##### MATERIAL FOR THE TASK #####

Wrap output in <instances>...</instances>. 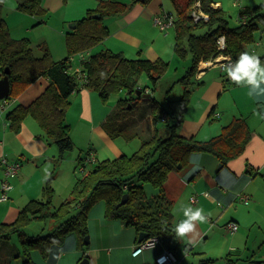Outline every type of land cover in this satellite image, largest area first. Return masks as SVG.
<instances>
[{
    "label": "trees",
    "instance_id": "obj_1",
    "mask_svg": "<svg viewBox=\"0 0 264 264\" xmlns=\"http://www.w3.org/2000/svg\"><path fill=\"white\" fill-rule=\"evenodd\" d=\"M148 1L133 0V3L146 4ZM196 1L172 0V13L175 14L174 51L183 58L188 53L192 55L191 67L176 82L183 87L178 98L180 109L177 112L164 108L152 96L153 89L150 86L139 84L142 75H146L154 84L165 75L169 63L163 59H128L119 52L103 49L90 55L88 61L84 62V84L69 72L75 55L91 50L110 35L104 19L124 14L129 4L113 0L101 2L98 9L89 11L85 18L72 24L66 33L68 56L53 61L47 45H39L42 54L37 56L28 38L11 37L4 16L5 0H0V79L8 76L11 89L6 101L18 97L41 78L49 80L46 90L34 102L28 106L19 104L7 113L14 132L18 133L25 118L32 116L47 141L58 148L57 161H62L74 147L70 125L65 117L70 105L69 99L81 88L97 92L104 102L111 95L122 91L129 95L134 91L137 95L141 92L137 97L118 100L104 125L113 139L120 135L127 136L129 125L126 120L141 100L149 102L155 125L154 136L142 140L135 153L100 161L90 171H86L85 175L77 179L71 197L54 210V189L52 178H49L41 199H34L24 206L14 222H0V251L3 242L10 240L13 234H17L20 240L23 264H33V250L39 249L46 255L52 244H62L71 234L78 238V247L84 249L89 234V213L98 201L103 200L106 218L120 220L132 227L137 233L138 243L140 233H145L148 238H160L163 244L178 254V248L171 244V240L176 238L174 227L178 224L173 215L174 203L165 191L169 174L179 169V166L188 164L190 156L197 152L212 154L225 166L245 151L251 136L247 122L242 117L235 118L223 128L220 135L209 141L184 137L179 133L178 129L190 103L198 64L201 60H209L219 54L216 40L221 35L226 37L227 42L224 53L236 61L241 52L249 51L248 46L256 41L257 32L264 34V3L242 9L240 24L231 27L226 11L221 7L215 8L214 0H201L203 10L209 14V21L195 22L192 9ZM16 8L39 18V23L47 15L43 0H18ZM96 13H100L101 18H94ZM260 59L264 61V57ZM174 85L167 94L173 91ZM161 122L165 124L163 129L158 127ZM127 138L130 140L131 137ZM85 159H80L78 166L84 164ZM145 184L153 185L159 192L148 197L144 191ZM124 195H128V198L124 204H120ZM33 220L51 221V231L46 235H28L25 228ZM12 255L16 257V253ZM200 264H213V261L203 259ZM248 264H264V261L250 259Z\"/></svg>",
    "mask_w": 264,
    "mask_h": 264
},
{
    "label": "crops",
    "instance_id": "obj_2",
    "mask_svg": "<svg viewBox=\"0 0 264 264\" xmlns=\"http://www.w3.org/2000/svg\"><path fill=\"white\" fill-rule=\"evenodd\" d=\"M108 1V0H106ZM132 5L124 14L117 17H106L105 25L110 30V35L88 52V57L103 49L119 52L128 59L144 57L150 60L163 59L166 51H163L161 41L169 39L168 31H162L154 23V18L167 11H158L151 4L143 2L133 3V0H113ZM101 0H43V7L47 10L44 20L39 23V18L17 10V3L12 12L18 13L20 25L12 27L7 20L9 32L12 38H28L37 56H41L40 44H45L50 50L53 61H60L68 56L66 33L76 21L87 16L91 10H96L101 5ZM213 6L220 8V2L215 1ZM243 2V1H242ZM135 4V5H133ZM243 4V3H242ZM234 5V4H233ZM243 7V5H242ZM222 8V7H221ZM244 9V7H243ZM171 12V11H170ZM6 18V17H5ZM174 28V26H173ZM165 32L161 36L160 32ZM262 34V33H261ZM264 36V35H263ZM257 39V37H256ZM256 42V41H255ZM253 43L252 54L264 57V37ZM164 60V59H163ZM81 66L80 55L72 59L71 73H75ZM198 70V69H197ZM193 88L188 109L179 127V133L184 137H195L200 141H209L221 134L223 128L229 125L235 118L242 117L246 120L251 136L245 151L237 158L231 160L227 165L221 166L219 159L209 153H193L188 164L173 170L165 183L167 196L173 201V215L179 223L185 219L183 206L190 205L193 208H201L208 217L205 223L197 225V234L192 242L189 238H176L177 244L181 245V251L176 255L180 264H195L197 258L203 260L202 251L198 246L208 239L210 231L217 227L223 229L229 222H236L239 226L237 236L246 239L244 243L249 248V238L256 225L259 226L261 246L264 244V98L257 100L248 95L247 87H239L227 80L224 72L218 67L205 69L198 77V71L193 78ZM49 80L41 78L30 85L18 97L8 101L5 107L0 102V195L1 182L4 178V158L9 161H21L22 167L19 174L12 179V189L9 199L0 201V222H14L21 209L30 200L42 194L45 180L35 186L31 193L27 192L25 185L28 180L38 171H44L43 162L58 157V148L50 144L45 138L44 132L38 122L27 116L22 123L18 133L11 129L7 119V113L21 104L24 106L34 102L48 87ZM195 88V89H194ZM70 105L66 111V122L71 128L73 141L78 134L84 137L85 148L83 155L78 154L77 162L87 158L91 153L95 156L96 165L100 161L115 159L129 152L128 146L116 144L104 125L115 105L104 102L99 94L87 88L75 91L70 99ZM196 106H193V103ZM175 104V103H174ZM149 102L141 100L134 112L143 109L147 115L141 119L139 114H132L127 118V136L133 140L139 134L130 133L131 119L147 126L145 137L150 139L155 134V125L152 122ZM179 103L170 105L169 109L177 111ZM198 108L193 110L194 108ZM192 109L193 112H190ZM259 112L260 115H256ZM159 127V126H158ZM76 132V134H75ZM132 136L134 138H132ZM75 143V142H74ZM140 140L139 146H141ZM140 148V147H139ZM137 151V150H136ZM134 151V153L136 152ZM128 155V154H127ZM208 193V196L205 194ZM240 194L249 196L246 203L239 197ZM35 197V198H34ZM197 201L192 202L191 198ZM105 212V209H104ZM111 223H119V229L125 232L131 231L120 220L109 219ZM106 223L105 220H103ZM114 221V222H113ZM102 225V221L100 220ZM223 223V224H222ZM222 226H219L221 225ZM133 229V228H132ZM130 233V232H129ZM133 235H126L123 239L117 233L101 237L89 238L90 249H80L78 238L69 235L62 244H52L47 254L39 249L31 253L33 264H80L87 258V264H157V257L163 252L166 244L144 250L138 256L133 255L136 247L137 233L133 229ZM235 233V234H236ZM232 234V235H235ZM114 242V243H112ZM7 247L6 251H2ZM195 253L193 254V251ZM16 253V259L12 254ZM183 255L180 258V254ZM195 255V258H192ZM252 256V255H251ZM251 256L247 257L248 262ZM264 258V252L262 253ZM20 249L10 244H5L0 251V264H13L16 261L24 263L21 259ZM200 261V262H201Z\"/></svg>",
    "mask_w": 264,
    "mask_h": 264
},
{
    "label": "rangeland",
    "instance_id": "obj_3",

#####

## BRIEF
How many lines in the entries above contain the string "label", counting case as significant? Reply with the number only.

## OUTPUT OF THE TASK
3